Nature of the subgroup generated by an unfaithful irreducible representation of a finite group

Question

An unfaithful irreducible representation of a finite group forms a subgroup of the group. For example, for the alternating group $A_4$, there is an unfaithful singlet representation which forms the cyclic group, $Z_3$ ($Z_3$ is a subgroup of $A_4$). Another example will be the symmetric group $S_4$ and its unfaithful doublet representation which forms the dihedral group $D_6$ ($D_6$ is a subgroup of $S_4$). Is such a subgroup somehow different from the other subgroups of the group? Can the group be written as some kind of a product involving such a subgroup?

Answer 1

As pointed out in the comment an unfaithful representation of a finite group forms a quotient of the group, not necessarily a subgroup.

The question is then are these quotients somehow different? The answer is yes.

An excellent description of this is given in this MO post.

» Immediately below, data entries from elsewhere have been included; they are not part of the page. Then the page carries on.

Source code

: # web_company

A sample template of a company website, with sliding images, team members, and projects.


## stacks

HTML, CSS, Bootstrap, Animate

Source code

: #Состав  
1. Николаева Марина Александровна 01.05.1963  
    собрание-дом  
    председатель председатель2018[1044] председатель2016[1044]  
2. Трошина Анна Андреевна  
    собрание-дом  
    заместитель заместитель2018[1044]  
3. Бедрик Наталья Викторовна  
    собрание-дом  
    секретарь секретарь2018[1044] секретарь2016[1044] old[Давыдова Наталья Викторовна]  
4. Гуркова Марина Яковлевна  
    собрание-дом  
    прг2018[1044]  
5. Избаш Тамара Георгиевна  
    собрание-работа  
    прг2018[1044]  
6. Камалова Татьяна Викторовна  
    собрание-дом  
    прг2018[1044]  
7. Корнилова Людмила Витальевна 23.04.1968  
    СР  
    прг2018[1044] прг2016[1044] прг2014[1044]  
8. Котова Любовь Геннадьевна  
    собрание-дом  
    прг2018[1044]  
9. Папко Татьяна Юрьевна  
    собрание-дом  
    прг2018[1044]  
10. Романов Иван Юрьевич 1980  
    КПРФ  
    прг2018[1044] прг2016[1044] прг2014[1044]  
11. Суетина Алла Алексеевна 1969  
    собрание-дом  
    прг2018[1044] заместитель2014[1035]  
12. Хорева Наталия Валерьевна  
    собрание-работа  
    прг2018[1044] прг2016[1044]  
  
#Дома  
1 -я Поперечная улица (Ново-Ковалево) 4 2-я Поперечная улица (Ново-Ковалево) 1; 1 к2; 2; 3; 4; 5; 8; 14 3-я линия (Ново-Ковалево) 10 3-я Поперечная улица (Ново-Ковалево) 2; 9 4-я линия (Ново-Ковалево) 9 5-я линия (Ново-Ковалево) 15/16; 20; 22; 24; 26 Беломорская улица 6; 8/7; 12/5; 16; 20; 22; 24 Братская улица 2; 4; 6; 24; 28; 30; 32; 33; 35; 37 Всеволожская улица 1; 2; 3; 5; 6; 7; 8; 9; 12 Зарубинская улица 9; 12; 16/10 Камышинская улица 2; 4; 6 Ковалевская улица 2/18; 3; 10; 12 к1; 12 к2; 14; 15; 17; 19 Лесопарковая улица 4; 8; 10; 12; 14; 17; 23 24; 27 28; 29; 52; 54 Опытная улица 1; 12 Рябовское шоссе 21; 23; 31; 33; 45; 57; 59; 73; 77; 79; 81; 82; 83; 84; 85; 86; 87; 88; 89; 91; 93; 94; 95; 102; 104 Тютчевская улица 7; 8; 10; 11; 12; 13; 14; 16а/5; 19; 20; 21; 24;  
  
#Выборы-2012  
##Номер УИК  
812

My preffered terminology for the subgroup of $G$ generated by minimal normal subgroups of $G$ is the socle of $G$, but it is called the base of $G$ in the post.

Rephrasing the finite case in my preferred terminology, if $G$ is finite then it has an irreducible faithful representation over $\mathbb{C}$ if and only if the socle of $G$ is generated by a single class of conjugates in $G$.

As we are talking about quotients, I'm afraid the question about products doesn't make much sense.